- WORK REQUIRED -
Return every line of the following material without changing anything.

=-=-=-=-=

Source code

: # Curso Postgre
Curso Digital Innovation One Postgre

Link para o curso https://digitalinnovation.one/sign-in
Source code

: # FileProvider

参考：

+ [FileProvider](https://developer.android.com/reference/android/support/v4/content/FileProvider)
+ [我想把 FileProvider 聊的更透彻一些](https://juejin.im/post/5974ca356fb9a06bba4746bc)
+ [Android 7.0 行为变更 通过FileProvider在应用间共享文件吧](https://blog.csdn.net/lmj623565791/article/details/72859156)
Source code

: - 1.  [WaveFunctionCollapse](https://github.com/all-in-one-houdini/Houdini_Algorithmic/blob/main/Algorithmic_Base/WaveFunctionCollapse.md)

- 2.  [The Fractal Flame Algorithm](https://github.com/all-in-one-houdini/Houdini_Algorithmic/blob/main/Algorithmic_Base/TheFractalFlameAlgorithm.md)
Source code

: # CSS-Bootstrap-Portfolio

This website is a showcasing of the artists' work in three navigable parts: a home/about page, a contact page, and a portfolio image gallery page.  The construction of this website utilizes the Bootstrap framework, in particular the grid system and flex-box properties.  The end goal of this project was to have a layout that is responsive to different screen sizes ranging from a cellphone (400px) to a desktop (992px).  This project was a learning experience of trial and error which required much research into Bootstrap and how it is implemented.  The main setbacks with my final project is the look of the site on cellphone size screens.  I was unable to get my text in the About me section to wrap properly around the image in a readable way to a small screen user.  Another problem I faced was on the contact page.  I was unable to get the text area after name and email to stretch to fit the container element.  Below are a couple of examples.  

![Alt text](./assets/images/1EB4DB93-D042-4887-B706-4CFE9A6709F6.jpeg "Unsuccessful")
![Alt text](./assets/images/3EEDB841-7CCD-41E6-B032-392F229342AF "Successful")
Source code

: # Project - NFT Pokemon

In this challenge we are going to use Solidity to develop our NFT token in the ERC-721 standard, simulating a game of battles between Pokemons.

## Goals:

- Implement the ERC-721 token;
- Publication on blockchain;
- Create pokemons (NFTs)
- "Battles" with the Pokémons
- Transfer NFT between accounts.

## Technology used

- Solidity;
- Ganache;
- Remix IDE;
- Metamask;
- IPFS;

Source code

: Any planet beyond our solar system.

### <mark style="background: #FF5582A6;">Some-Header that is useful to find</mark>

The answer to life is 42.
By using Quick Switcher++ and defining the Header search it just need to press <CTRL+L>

=-=-=-=-=

- PROBLEM SOLUTION -
Source code

: # Curso Postgre
Curso Digital Innovation One Postgre

Link para o curso https://digitalinnovation.one/sign-in
Source code

: # FileProvider

参考：

+ [FileProvider](https://developer.android.com/reference/android/support/v4/content/FileProvider)
+ [我想把 FileProvider 聊的更透彻一些](https://juejin.im/post/5974ca356fb9a06bba4746bc)
+ [Android 7.0 行为变更 通过FileProvider在应用间共享文件吧](https://blog.csdn.net/lmj623565791/article/details/72859156)
Source code

: - 1.  [WaveFunctionCollapse](https://github.com/all-in-one-houdini/Houdini_Algorithmic/blob/main/Algorithmic_Base/WaveFunctionCollapse.md)

- 2.  [The Fractal Flame Algorithm](https://github.com/all-in-one-houdini/Houdini_Algorithmic/blob/main/Algorithmic_Base/TheFractalFlameAlgorithm.md)
Source code

: # CSS-Bootstrap-Portfolio

This website is a showcasing of the artists' work in three navigable parts: a home/about page, a contact page, and a portfolio image gallery page.  The construction of this website utilizes the Bootstrap framework, in particular the grid system and flex-box properties.  The end goal of this project was to have a layout that is responsive to different screen sizes ranging from a cellphone (400px) to a desktop (992px).  This project was a learning experience of trial and error which required much research into Bootstrap and how it is implemented.  The main setbacks with my final project is the look of the site on cellphone size screens.  I was unable to get my text in the About me section to wrap properly around the image in a readable way to a small screen user.  Another problem I faced was on the contact page.  I was unable to get the text area after name and email to stretch to fit the container element.  Below are a couple of examples.  

![Alt text](./assets/images/1EB4DB93-D042-4887-B706-4CFE9A6709F6.jpeg "Unsuccessful")
![Alt text](./assets/images/3EEDB841-7CCD-41E6-B032-392F229342AF "Successful")
Source code

: # Project - NFT Pokemon

In this challenge we are going to use Solidity to develop our NFT token in the ERC-721 standard, simulating a game of battles between Pokemons.

## Goals:

- Implement the ERC-721 token;
- Publication on blockchain;
- Create pokemons (NFTs)
- "Battles" with the Pokémons
- Transfer NFT between accounts.

## Technology used

- Solidity;
- Ganache;
- Remix IDE;
- Metamask;
- IPFS;

Source code

: Any planet beyond our solar system.

### <mark style="background: #FF5582A6;">Some-Header that is useful to find</mark>

The answer to life is 42.
By using Quick Switcher++ and defining the Header search it just need to press <CTRL+L>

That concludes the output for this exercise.